# Need some help with extracting



## hank3fan (Sep 16, 2011)

So I'm trying to unzip this file for rooting here.

I for some dang reason can not figure out what in the heck i'm doing wrong.

Please help and feel free to flame me into an eternal damnation. I know I deserve it but it's one of those days.


----------



## RMarkwald (Oct 19, 2011)

Won't 7zip or WinRAR work?


----------



## hank3fan (Sep 16, 2011)

nope


----------



## RMarkwald (Oct 19, 2011)

Is it the link for the "Proper stock rooted image"?


----------



## hank3fan (Sep 16, 2011)

7zip says it can't open


----------



## hank3fan (Sep 16, 2011)

yes


----------



## mapatton82 (Jul 24, 2011)

hank3fan said:


> 7zip says it can't open


You may have a bad download if 7zip cannot extract it. The file size should be around a 1gb if I remember correctly.


----------



## hank3fan (Sep 16, 2011)

mapatton82 said:


> You may have a bad download if 7zip cannot extract it. The file size should be around a 1gb if I remember correctly.


it's only 13kb.
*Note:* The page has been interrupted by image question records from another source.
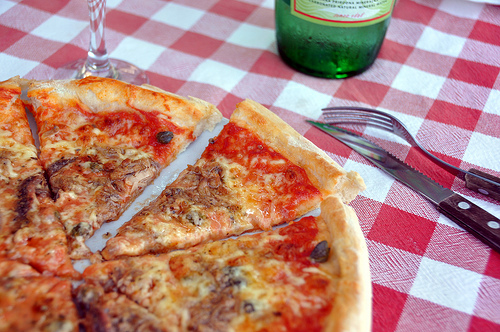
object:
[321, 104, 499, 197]
fork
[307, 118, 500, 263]
knife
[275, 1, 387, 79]
glass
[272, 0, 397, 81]
bottle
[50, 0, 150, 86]
glass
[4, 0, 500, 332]
table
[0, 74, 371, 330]
pizza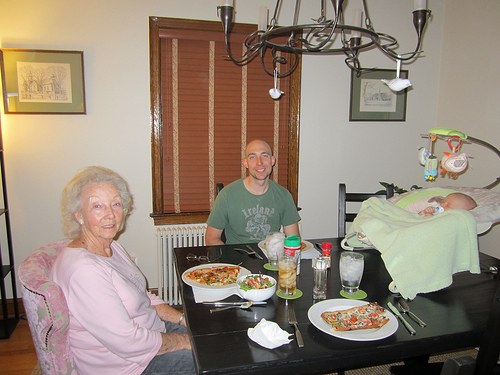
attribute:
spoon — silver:
[397, 297, 424, 325]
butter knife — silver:
[387, 300, 415, 337]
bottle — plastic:
[281, 226, 305, 281]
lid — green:
[283, 233, 303, 252]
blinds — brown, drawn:
[161, 32, 253, 155]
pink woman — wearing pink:
[48, 167, 191, 374]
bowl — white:
[236, 266, 277, 307]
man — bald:
[179, 137, 301, 250]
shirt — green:
[198, 177, 308, 244]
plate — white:
[176, 254, 254, 288]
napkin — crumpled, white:
[244, 315, 297, 352]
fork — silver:
[289, 305, 315, 345]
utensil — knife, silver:
[353, 267, 460, 363]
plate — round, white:
[300, 247, 423, 367]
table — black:
[204, 207, 306, 359]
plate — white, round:
[182, 262, 252, 292]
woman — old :
[47, 160, 192, 361]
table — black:
[170, 232, 498, 372]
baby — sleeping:
[376, 185, 493, 234]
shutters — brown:
[167, 37, 287, 198]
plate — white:
[307, 297, 402, 341]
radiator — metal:
[135, 223, 208, 305]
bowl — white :
[235, 272, 277, 302]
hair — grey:
[58, 164, 131, 239]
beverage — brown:
[274, 260, 296, 292]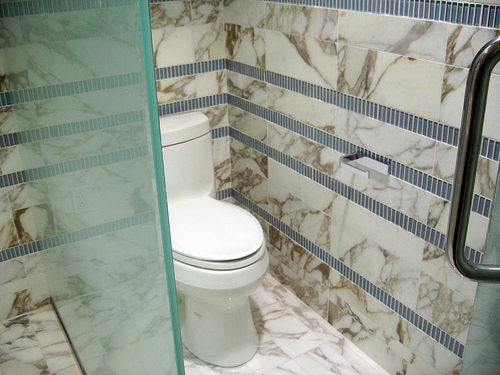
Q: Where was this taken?
A: Bathroom.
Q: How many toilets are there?
A: 1.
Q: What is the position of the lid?
A: Down.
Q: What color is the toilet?
A: White.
Don't know what else to do. Anyone want to recommend a good rooting method other than this one.


----------



## RMarkwald (Oct 19, 2011)

hank3fan said:


> it's only 13kb. Don't know what else to do. Anyone want to recommend a good rooting method other than this one.


Is this for Verizon's SGS3?

Try this: http://forum.xda-developers.com/showthread.php?t=1792342


----------



## hank3fan (Sep 16, 2011)

yes and thank you. I was actually just reading this over.


----------



## hank3fan (Sep 16, 2011)

im rooted
thanks guys


----------



## Marising (Aug 22, 2012)

hank3fan said:


> So I'm trying to unzip this file for rooting here.
> 
> I for some dang reason can not figure out what in the heck i'm doing wrong.
> 
> Please help and feel free to flame me into an eternal damnation. I know I deserve it but it's one of those days.


 ThisI just means you didn't install utorrent. Download utorrent and then download this file inside utorrent. Then it will be around 1.5gb. Then you can extract it with winzip or 7zip.


----------